- [TASK DETAILS]: Output the rows from their start through the line containing "the name you specified for your" as a JSON list of strings, one string per line, leaving out blank lines.
§ §
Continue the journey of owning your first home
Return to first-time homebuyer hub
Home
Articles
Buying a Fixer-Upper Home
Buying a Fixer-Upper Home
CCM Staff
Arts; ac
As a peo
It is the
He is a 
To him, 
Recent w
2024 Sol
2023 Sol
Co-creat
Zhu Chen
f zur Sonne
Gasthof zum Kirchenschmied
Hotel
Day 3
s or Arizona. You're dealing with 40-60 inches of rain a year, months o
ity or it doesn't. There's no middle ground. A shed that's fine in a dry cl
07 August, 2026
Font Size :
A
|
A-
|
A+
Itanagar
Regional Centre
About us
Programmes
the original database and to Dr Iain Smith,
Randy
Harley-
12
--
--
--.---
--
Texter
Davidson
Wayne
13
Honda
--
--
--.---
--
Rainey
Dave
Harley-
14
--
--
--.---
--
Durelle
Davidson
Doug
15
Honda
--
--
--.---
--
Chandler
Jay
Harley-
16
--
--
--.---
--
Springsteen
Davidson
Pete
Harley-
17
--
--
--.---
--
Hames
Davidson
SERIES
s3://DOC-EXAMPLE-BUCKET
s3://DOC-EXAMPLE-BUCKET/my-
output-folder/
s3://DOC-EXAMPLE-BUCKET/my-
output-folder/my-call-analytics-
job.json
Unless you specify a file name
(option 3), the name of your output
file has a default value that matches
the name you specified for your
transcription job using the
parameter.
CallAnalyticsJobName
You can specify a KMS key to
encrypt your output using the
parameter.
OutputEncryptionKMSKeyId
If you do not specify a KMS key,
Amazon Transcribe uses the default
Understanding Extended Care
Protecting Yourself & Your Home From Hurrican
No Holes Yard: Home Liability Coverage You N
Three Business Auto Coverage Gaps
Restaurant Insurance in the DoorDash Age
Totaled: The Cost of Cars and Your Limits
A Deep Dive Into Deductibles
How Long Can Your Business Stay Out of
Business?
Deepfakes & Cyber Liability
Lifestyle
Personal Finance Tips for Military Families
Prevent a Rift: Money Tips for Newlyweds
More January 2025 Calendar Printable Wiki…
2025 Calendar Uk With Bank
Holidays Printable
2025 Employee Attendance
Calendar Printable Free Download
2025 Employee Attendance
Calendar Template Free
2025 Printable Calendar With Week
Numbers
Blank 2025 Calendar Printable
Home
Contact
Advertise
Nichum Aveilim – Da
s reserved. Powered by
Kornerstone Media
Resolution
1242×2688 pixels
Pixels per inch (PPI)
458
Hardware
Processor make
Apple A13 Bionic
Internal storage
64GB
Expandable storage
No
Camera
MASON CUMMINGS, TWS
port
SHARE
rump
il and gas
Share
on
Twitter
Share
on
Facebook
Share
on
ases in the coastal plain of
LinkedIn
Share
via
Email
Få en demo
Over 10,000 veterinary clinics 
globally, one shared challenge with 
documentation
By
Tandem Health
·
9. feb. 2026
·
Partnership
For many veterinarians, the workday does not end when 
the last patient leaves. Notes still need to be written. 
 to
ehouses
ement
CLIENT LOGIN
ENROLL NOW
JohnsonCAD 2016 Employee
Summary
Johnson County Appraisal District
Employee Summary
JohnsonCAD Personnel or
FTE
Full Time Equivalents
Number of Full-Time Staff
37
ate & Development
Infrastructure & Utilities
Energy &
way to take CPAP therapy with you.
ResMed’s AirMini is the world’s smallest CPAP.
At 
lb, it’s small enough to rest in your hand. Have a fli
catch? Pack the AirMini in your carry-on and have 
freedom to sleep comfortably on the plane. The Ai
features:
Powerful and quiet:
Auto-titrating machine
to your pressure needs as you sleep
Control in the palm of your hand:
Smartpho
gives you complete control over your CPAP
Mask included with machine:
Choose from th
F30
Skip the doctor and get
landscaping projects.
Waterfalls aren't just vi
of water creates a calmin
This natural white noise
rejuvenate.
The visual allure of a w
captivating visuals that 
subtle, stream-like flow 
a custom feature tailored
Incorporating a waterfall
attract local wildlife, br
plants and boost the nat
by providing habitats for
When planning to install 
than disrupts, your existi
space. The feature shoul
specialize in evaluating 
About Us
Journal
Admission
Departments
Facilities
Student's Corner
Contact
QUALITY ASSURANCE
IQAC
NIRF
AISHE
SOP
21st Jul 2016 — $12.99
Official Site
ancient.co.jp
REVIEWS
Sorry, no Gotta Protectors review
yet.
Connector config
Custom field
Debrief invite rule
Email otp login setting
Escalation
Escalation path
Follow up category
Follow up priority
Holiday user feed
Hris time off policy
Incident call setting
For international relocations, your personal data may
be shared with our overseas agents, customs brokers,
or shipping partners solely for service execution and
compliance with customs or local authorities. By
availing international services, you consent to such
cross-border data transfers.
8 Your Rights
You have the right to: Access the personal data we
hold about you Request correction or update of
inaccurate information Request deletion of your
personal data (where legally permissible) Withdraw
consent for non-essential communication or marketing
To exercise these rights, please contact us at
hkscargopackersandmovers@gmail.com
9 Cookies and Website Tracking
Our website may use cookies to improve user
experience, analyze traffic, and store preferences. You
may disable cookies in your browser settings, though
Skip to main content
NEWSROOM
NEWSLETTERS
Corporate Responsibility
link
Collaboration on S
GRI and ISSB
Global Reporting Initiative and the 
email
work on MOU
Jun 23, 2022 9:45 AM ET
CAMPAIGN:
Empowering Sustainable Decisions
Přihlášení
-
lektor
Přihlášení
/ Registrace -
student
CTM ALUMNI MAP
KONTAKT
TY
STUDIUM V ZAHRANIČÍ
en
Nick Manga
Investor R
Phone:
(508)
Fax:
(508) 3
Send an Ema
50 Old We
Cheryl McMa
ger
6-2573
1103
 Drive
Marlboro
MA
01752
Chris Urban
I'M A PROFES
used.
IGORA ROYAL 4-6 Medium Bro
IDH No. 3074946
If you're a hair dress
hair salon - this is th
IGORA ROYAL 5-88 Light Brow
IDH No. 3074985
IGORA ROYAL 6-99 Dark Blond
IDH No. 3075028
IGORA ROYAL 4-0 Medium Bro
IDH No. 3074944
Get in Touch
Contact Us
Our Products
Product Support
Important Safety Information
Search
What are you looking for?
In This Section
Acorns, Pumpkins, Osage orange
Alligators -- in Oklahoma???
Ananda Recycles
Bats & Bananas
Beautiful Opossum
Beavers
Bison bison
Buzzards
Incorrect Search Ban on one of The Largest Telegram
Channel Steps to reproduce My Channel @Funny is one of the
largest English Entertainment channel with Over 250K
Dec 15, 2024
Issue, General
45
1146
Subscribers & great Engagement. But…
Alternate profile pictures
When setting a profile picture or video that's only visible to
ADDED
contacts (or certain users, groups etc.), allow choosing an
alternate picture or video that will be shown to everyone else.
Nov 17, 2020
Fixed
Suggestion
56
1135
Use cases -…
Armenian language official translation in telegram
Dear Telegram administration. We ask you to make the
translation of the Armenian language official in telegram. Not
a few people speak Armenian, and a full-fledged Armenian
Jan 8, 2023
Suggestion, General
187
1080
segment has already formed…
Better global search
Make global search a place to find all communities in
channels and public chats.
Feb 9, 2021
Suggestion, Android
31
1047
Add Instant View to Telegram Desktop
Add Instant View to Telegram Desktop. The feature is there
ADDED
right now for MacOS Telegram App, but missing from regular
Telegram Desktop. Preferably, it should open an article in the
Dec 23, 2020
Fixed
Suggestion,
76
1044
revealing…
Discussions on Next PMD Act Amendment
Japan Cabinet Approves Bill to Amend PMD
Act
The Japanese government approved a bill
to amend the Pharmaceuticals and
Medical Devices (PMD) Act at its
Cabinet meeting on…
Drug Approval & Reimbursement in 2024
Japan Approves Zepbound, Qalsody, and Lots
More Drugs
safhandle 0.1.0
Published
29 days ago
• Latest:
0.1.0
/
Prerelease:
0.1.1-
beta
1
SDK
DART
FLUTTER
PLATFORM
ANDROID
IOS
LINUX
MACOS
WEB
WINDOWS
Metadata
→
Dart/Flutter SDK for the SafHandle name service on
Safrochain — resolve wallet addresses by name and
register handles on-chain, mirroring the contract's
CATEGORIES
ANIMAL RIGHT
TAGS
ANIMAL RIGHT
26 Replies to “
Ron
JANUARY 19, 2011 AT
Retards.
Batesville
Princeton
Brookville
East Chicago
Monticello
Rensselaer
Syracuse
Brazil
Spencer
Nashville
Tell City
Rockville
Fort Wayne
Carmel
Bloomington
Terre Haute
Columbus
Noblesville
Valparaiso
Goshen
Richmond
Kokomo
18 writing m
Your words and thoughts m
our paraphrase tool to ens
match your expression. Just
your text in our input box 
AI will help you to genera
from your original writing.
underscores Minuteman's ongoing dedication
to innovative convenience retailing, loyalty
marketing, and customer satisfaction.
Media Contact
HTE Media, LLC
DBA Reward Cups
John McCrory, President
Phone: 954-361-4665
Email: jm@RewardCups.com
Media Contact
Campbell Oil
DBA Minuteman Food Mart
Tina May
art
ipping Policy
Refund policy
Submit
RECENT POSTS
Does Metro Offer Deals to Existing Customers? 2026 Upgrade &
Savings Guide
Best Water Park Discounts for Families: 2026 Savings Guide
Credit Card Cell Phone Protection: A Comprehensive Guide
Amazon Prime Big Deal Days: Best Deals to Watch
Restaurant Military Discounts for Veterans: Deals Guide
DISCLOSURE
§ §
- [TASK RESULT]:
[
  "Continue the journey of owning your first home",
  "Return to first-time homebuyer hub",
  "Home",
  "Articles",
  "Buying a Fixer-Upper Home",
  "Buying a Fixer-Upper Home",
  "CCM Staff",
  "Arts; ac",
  "As a peo",
  "It is the",
  "He is a ",
  "To him, ",
  "Recent w",
  "2024 Sol",
  "2023 Sol",
  "Co-creat",
  "Zhu Chen",
  "f zur Sonne",
  "Gasthof zum Kirchenschmied",
  "Hotel",
  "Day 3",
  "s or Arizona. You're dealing with 40-60 inches of rain a year, months o",
  "ity or it doesn't. There's no middle ground. A shed that's fine in a dry cl",
  "07 August, 2026",
  "Font Size :",
  "A",
  "|",
  "A-",
  "|",
  "A+",
  "Itanagar",
  "Regional Centre",
  "About us",
  "Programmes",
  "the original database and to Dr Iain Smith,",
  "Randy",
  "Harley-",
  "12",
  "--",
  "--",
  "--.---",
  "--",
  "Texter",
  "Davidson",
  "Wayne",
  "13",
  "Honda",
  "--",
  "--",
  "--.---",
  "--",
  "Rainey",
  "Dave",
  "Harley-",
  "14",
  "--",
  "--",
  "--.---",
  "--",
  "Durelle",
  "Davidson",
  "Doug",
  "15",
  "Honda",
  "--",
  "--",
  "--.---",
  "--",
  "Chandler",
  "Jay",
  "Harley-",
  "16",
  "--",
  "--",
  "--.---",
  "--",
  "Springsteen",
  "Davidson",
  "Pete",
  "Harley-",
  "17",
  "--",
  "--",
  "--.---",
  "--",
  "Hames",
  "Davidson",
  "SERIES",
  "s3://DOC-EXAMPLE-BUCKET",
  "s3://DOC-EXAMPLE-BUCKET/my-",
  "output-folder/",
  "s3://DOC-EXAMPLE-BUCKET/my-",
  "output-folder/my-call-analytics-",
  "job.json",
  "Unless you specify a file name",
  "(option 3), the name of your output",
  "file has a default value that matches",
  "the name you specified for your"
]